- Directed by: R Ayyanar
- Written by: R Ayyanar
- Produced by: Ayyapan
- Starring: Kishore DS Meghana
- Cinematography: Pandi Arunachalam
- Music by: Jude Liniker
- Production companies: APK Films Jai Sneham Films
- Release date: 3 November 2017;
- Running time: 135 minutes
- Country: India
- Language: Tamil

= Uruthikol =

2017 Indian Tamil-language film by R Ayyanar

Uruthikol is a 2017 Tamil language action film written and directed by R Ayyanar, with Kishore and Meghana in the lead roles. The screenplay revolves around a school student dropped out from his school who finds his sister kidnapped by some criminals and how he seeks to rescue her.

== Plot ==
Sasikumar, a school student, is doing his higher studies in a secondary school. He suddenly falls in love with Priyanka. After long, they get caught by their teachers in their classroom. Finally, their love story is revealed, and the principal suspends Sasi from the school. After Sasi drops out, the love between him and Priyanka grows. One day, Sasi took his sister Yasodha, to the village temple festival with his family. Suddenly, a bad guy teases Yasodha. Sasi started a fight with him and saved his sister. After a few years passed, another gang emerged, and they perform illegal activities, such as chain snatching and raping. One day, Priyanka and Yasodha went to the village temple festival. On that occasion, the members of the second gang are trying chain snatching and raping to Sasi's beloved ones. Sasi appears at that place and rescues both of them from the second gang.

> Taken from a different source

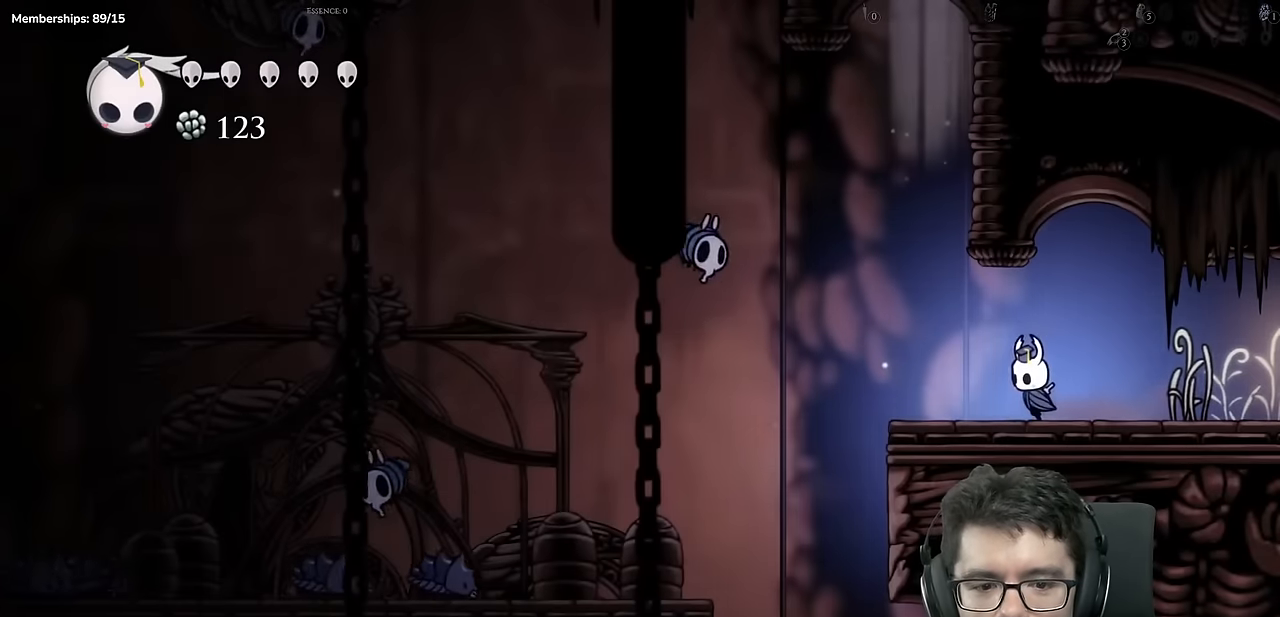
Gameplay with a controller (Xbox layout); each line is a JSON object with the inputs held at the frame after it. "events" lists button and stick changes between this image and that frame as [ms after this image, input, new state], when the widget could be followed in between. Not read: L3 R3.
{"buttons": ["DPAD_LEFT"], "left_stick": "center", "right_stick": "center", "events": [[251, "A", "down"], [401, "A", "up"]]}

After a few days passed, Yasodha and Priyanka are by someone else. Sasi is trying to find the person who had done this to his beloved ones. On his first attempt, he finds out the truth that the second gang is a part of the issue. He fights with the second gang and assaults them. He eventually figures out the bad guy who misbehaved with Yasodha on the village temple festival. The fight between Sasi and the bad guy comes to be an end with a heavy cost. Sasi loses his leg during the fight and kills the bad guy. Finally, he rescues Yasodha and Priyanka from the bad guy and is sent to jail for killing the bad guy.

== Cast ==

- Kishore DS as Sasikumar
- Meghana Ellen as Priyanka
- Kai Thennavan as Radhakrishnan
- Kaali Venkat as Munusamy
- M. Kalaiarasi as Yasodha
- Master Sivashankar as Jail Warden
- S. Akilesh as Sudhakar
- Ajay Kumar as Samba
- Madurai Sharmila as Sasi Amma
- Imuki as SI
- Jampothi Arumugam as Constable
- Major Babu as Inspector
- Chezhan Ramasamy as Sellak
- C. Pazhani as Kokku
- J. Ramamoorthy as Kaattuppuseli
- Divya as Easwari
- S. S. Murugarasu as Manna
- Siva as Siva
- S. Chandravanan as Ezhumalai
- Varsha Ravichandran as Angamma
- Panneerselvam as Tamil Teacher
- Kannan Ponnaiah

== Production ==
Kishore DS, known for his role as a child artist, was roped in to play the main lead.

== Release ==
The Times of India gave the film two and a half out of five stars and wrote that "Uruthikol could have been a decent action romance about a happy-go-lucky guy’s progression into a revenge-seeking youngster, like say a Naan Mahaan Alla. But the writing and execution are both amateurish that the film never holds our interest".